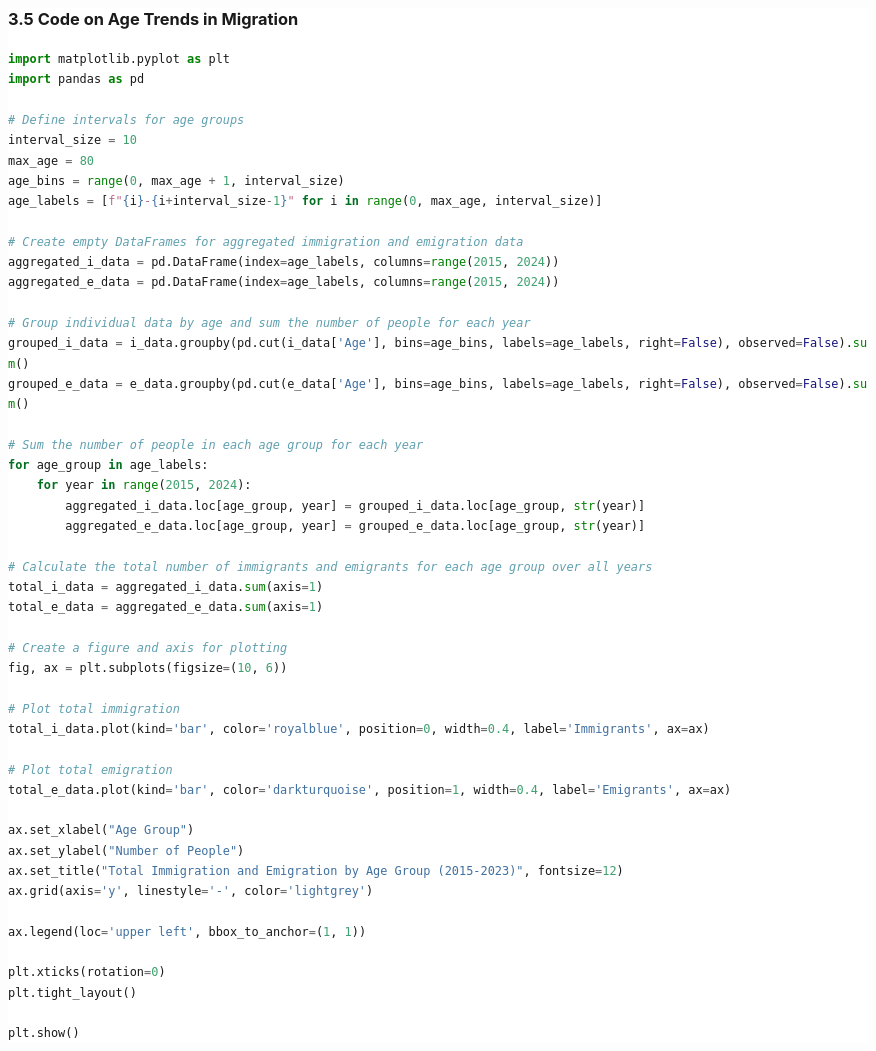 ### 3.5 Code on Age Trends in Migration


```python
import matplotlib.pyplot as plt
import pandas as pd

# Define intervals for age groups
interval_size = 10
max_age = 80
age_bins = range(0, max_age + 1, interval_size)
age_labels = [f"{i}-{i+interval_size-1}" for i in range(0, max_age, interval_size)]

# Create empty DataFrames for aggregated immigration and emigration data
aggregated_i_data = pd.DataFrame(index=age_labels, columns=range(2015, 2024))
aggregated_e_data = pd.DataFrame(index=age_labels, columns=range(2015, 2024))

# Group individual data by age and sum the number of people for each year
grouped_i_data = i_data.groupby(pd.cut(i_data['Age'], bins=age_bins, labels=age_labels, right=False), observed=False).sum()
grouped_e_data = e_data.groupby(pd.cut(e_data['Age'], bins=age_bins, labels=age_labels, right=False), observed=False).sum()

# Sum the number of people in each age group for each year
for age_group in age_labels:
    for year in range(2015, 2024):
        aggregated_i_data.loc[age_group, year] = grouped_i_data.loc[age_group, str(year)]
        aggregated_e_data.loc[age_group, year] = grouped_e_data.loc[age_group, str(year)]

# Calculate the total number of immigrants and emigrants for each age group over all years
total_i_data = aggregated_i_data.sum(axis=1)
total_e_data = aggregated_e_data.sum(axis=1)

# Create a figure and axis for plotting
fig, ax = plt.subplots(figsize=(10, 6))

# Plot total immigration
total_i_data.plot(kind='bar', color='royalblue', position=0, width=0.4, label='Immigrants', ax=ax)

# Plot total emigration
total_e_data.plot(kind='bar', color='darkturquoise', position=1, width=0.4, label='Emigrants', ax=ax)

ax.set_xlabel("Age Group")
ax.set_ylabel("Number of People")
ax.set_title("Total Immigration and Emigration by Age Group (2015-2023)", fontsize=12)
ax.grid(axis='y', linestyle='-', color='lightgrey')

ax.legend(loc='upper left', bbox_to_anchor=(1, 1))

plt.xticks(rotation=0)
plt.tight_layout()

plt.show()
```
● ● ●
The records above need to be printed in full and exactly, without any of the pictures.

 ### 3.5 Code on Age Trends in Migration


```python
import matplotlib.pyplot as plt
import pandas as pd

# Define intervals for age groups
interval_size = 10
max_age = 80
age_bins = range(0, max_age + 1, interval_size)
age_labels = [f"{i}-{i+interval_size-1}" for i in range(0, max_age, interval_size)]

# Create empty DataFrames for aggregated immigration and emigration data
aggregated_i_data = pd.DataFrame(index=age_labels, columns=range(2015, 2024))
aggregated_e_data = pd.DataFrame(index=age_labels, columns=range(2015, 2024))

# Group individual data by age and sum the number of people for each year
grouped_i_data = i_data.groupby(pd.cut(i_data['Age'], bins=age_bins, labels=age_labels, right=False), observed=False).sum()
grouped_e_data = e_data.groupby(pd.cut(e_data['Age'], bins=age_bins, labels=age_labels, right=False), observed=False).sum()

# Sum the number of people in each age group for each year
for age_group in age_labels:
    for year in range(2015, 2024):
        aggregated_i_data.loc[age_group, year] = grouped_i_data.loc[age_group, str(year)]
        aggregated_e_data.loc[age_group, year] = grouped_e_data.loc[age_group, str(year)]

# Calculate the total number of immigrants and emigrants for each age group over all years
total_i_data = aggregated_i_data.sum(axis=1)
total_e_data = aggregated_e_data.sum(axis=1)

# Create a figure and axis for plotting
fig, ax = plt.subplots(figsize=(10, 6))

# Plot total immigration
total_i_data.plot(kind='bar', color='royalblue', position=0, width=0.4, label='Immigrants', ax=ax)

# Plot total emigration
total_e_data.plot(kind='bar', color='darkturquoise', position=1, width=0.4, label='Emigrants', ax=ax)

ax.set_xlabel("Age Group")
ax.set_ylabel("Number of People")
ax.set_title("Total Immigration and Emigration by Age Group (2015-2023)", fontsize=12)
ax.grid(axis='y', linestyle='-', color='lightgrey')

ax.legend(loc='upper left', bbox_to_anchor=(1, 1))

plt.xticks(rotation=0)
plt.tight_layout()

plt.show()
```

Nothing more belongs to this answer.